# TRY IT:
Can you set down every one of the records below word for word, leaving out the pictures?

# EXTRACTED ENTRIES:
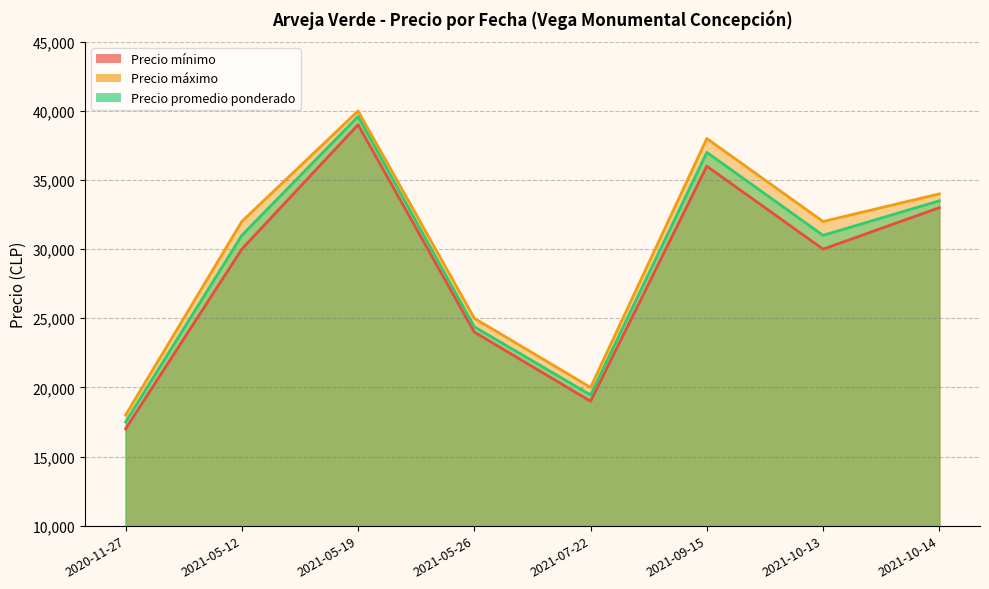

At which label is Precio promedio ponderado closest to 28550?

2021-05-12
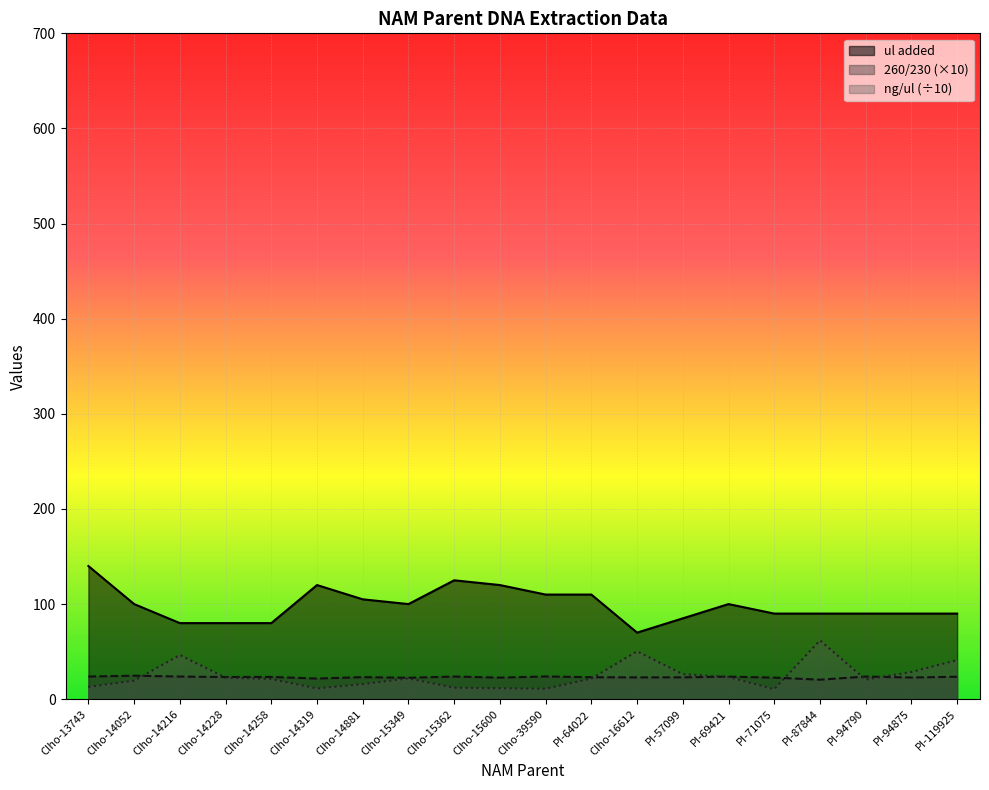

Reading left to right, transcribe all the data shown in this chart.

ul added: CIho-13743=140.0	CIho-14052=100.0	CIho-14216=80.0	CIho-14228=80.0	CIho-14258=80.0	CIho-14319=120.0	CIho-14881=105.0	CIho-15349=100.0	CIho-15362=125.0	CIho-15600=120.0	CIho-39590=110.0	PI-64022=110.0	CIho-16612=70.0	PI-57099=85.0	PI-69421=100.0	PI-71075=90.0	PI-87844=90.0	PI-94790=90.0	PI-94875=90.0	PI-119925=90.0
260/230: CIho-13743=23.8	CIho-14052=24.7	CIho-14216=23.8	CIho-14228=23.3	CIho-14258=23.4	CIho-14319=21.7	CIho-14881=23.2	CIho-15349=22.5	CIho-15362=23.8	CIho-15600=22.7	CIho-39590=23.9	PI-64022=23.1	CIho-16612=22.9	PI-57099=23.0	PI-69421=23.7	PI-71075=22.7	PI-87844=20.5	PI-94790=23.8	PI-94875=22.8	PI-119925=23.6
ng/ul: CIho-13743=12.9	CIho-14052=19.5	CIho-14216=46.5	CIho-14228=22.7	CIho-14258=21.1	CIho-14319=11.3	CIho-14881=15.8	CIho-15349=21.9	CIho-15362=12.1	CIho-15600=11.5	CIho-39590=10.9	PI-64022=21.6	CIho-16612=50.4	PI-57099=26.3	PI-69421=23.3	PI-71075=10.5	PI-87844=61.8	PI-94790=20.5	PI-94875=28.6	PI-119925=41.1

# TASK RESULT:
At which label is Precio promedio ponderado closest to 28550?

2021-05-12

Reading left to right, transcribe all the data shown in this chart.

ul added: CIho-13743=140.0	CIho-14052=100.0	CIho-14216=80.0	CIho-14228=80.0	CIho-14258=80.0	CIho-14319=120.0	CIho-14881=105.0	CIho-15349=100.0	CIho-15362=125.0	CIho-15600=120.0	CIho-39590=110.0	PI-64022=110.0	CIho-16612=70.0	PI-57099=85.0	PI-69421=100.0	PI-71075=90.0	PI-87844=90.0	PI-94790=90.0	PI-94875=90.0	PI-119925=90.0
260/230: CIho-13743=23.8	CIho-14052=24.7	CIho-14216=23.8	CIho-14228=23.3	CIho-14258=23.4	CIho-14319=21.7	CIho-14881=23.2	CIho-15349=22.5	CIho-15362=23.8	CIho-15600=22.7	CIho-39590=23.9	PI-64022=23.1	CIho-16612=22.9	PI-57099=23.0	PI-69421=23.7	PI-71075=22.7	PI-87844=20.5	PI-94790=23.8	PI-94875=22.8	PI-119925=23.6
ng/ul: CIho-13743=12.9	CIho-14052=19.5	CIho-14216=46.5	CIho-14228=22.7	CIho-14258=21.1	CIho-14319=11.3	CIho-14881=15.8	CIho-15349=21.9	CIho-15362=12.1	CIho-15600=11.5	CIho-39590=10.9	PI-64022=21.6	CIho-16612=50.4	PI-57099=26.3	PI-69421=23.3	PI-71075=10.5	PI-87844=61.8	PI-94790=20.5	PI-94875=28.6	PI-119925=41.1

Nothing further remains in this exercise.